Super-premium whiskeys including Woodford Reserve, which is made outside Versailles, continued to see double-digit growth at an underlying 28 percent.
Southern Comfort continued to struggle, but Varga said a new viral video campaign might perk up sales.
And the company’s global travel retail segment remains a challenge, Varga said.
Sales of el Jimador and Herradura tequila, while down a reported 6 percent and 2 percent respectively, were up 8 percent and 7 percent on an underlying basis.
But U.S. sales were up a reported 5 percent, with Jack Daniel’s Tennessee Fire driving 3 percentage points of that growth, the company said.
Flavored whiskey has “become an important piece of the distilled spirits market in the U.S., but a lot of gold is there to be mined outside the U.S. as well,” Varga said.
Some cannibalization of market share by flavored whiskeys is expected, but Jack Daniel’s has seen Honey and Fire also act as a gateway, he said.

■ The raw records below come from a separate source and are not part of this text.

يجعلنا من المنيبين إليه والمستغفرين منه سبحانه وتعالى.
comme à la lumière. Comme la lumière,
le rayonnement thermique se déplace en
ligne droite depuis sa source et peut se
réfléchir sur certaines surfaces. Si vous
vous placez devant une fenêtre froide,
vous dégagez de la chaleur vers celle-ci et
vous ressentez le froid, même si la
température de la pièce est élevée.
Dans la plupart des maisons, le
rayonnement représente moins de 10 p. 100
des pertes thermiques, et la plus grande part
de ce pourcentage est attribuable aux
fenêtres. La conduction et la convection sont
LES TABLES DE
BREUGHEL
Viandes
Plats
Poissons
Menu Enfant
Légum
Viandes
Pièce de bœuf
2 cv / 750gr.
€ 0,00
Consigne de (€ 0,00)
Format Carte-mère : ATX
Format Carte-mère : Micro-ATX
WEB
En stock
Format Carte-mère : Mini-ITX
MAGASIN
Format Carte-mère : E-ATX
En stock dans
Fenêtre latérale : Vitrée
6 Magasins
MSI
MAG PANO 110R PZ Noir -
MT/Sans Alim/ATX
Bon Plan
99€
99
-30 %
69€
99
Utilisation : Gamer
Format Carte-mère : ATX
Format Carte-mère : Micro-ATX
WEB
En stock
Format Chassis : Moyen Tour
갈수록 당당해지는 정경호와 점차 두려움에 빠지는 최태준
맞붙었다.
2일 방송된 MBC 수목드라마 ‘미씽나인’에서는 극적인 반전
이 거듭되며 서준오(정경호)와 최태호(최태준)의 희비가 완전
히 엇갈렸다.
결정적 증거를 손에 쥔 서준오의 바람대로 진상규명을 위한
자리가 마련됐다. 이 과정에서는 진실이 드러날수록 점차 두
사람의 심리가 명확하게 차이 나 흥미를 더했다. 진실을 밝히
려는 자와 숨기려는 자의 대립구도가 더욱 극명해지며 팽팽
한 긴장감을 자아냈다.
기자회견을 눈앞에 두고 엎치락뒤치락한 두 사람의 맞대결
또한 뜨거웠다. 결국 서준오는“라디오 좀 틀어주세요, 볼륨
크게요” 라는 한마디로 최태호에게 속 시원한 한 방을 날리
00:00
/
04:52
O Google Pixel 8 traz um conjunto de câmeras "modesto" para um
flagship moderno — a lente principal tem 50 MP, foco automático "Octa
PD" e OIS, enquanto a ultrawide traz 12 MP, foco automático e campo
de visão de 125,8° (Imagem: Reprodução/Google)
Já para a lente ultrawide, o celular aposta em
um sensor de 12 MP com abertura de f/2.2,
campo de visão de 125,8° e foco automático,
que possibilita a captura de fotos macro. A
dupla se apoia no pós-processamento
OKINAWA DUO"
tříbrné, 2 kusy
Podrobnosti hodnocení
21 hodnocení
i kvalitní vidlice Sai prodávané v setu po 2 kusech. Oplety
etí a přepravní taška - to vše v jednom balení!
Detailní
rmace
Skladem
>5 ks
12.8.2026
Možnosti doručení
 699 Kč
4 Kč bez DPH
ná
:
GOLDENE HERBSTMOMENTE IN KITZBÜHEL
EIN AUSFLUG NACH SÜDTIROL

“We are seeing really nice evidence that it actually exposes people to the Jack Daniel’s brand in such a positive way, it’s a way to build their palate toward straight whiskey,” Varga said, adding that his wife, who had never been a whiskey drinker, enjoys Tennessee Honey.
“Over Thanksgiving, she was stealing my Gentleman Jack,” Varga said. “Whether she will trade up to Woodford Reserve, I don’t know.”
The company has bet heavily that the bourbon boom will continue: It’s in the midst of a $300 million building campaign to add distilling, warehousing and barrel-making capacity. Brown-Forman also is gearing up to celebrate the 150th anniversary next year of the Jack Daniel’s Distillery in Lynchburg, Tenn.